Seppo January 01, 2022 at 23:13 #637733
Quoting T Clark
Care to give us all a tutorial.


Um, no? Why would me requesting to know on what basis someone is claiming that Graziano "is absolutely clueless" imply that I'm looking to give a "tutorial"?

If you claim that someone is clueless (on a subject in which they hold a doctorate and have produced a respectable body of scholarship, no less), you probably should have some particular basis for that claim, and so I'm curious to know what it is here, especially given how prone eliminativism is to getting wildly strawmanned.
T Clark January 01, 2022 at 23:16 #637737
Quoting Seppo
Um, no?

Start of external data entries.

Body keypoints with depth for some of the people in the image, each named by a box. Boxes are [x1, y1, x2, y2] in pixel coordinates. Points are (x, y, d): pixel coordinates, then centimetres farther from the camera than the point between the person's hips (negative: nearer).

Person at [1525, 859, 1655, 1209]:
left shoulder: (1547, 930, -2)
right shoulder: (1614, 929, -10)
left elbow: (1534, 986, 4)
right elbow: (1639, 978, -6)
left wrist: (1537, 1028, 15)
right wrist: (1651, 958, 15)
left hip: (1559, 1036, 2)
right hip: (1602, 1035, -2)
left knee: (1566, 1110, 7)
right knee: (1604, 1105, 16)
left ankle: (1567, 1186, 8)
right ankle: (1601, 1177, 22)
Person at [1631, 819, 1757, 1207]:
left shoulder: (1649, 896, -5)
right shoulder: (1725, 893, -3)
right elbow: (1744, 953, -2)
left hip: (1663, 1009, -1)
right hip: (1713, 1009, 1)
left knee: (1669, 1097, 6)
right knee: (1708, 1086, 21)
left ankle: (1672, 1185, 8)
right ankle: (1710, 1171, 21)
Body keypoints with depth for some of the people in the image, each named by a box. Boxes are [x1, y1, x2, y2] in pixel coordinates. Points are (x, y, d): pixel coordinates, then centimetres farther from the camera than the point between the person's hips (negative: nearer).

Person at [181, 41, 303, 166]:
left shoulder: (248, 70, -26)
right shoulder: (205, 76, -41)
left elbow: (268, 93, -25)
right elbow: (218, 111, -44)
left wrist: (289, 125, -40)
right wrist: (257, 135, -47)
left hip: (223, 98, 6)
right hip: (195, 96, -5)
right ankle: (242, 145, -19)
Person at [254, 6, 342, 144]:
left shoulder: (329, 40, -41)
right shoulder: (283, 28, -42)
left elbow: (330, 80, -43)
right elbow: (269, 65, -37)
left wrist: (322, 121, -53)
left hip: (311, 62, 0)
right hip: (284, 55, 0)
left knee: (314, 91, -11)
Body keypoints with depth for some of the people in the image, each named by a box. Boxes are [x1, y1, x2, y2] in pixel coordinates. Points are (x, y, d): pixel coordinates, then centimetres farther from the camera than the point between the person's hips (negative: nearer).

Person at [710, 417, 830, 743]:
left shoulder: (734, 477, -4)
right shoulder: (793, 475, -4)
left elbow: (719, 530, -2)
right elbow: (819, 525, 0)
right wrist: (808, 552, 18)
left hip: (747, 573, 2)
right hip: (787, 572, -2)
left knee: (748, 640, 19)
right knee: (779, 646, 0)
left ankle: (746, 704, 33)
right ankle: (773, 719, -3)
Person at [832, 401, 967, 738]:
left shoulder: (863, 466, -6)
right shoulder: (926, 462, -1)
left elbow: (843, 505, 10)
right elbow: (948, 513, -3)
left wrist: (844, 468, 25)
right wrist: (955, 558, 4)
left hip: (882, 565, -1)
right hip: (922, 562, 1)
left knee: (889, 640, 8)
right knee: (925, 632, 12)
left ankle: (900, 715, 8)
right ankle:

Why would me requesting to know on what basis someone is claiming that Graziano "is absolutely clueless" imply that I'm looking to give a "tutorial"?


It was a request, not a question about your state of mind. A request that you rejected gracelessly. We can leave it at that.
Seppo January 01, 2022 at 23:28 #637742
Quoting T Clark
A request that you rejected gracelessly


:roll:
RogueAI January 02, 2022 at 17:14 #637940
https://behavioralscientist.org/rethinking-consciousness-a-qa-with-michael-graziano/

Sounds a lot like computationalism. If computers can be conscious, how will we verify that? Which computers, exactly, are conscious? Are some computers already conscious? Why are brains conscious? Because they compute? Is anything that computes conscious?
Raymond January 13, 2022 at 21:28 #642585
Quoting RogueAI
Sounds a lot like computationalism. If computers can be conscious, how will we verify that? Which computers, exactly, are conscious? Are some computers already conscious? Why are brains conscious? Because they compute? Is anything that computes conscious?


Brains don't compute, like computers. All processes in the brain run just like processes in the physical world. Without a program directing them, as in the computer. Just like processes in the physical world follow a path of least resistance, so do brain processes. The path is determined by connection strengths (corresponding to the width of synapses) between neurons, which are determined by parallel activation by the senses. Different collectives running on the neural substrate correspond to different aspects of consciousness. These aspects can run in resonance with the physical world. Creating a consciousness of space and together with memory (strength structures) create the experience of time.

RogueAI January 13, 2022 at 21:39 #642589
Quoting Raymond
Just like processes in the physical world follow a path of least resistance, so do brain processes.


So what else in the physical world is conscious besides brains? Rivers? Electric currents?
Raymond January 13, 2022 at 22:42 #642603
Reply to RogueAI

No, rivers are dead (but they contain a part necessary for consciousness, as we drink water). Only a brain structure that is able to "resonate" with a river sees the river. The river projects into the eye and induces a process of collective currents of sodium ion motions, which propagate on the axons paths and meet resistances at the synapses, which can be strengthened by widening. These motions (unlike the electrical currents in computers) are not pulled or pushed by an external voltage at the neuron bodies, which serve mainly as transit stations for the incoming currents.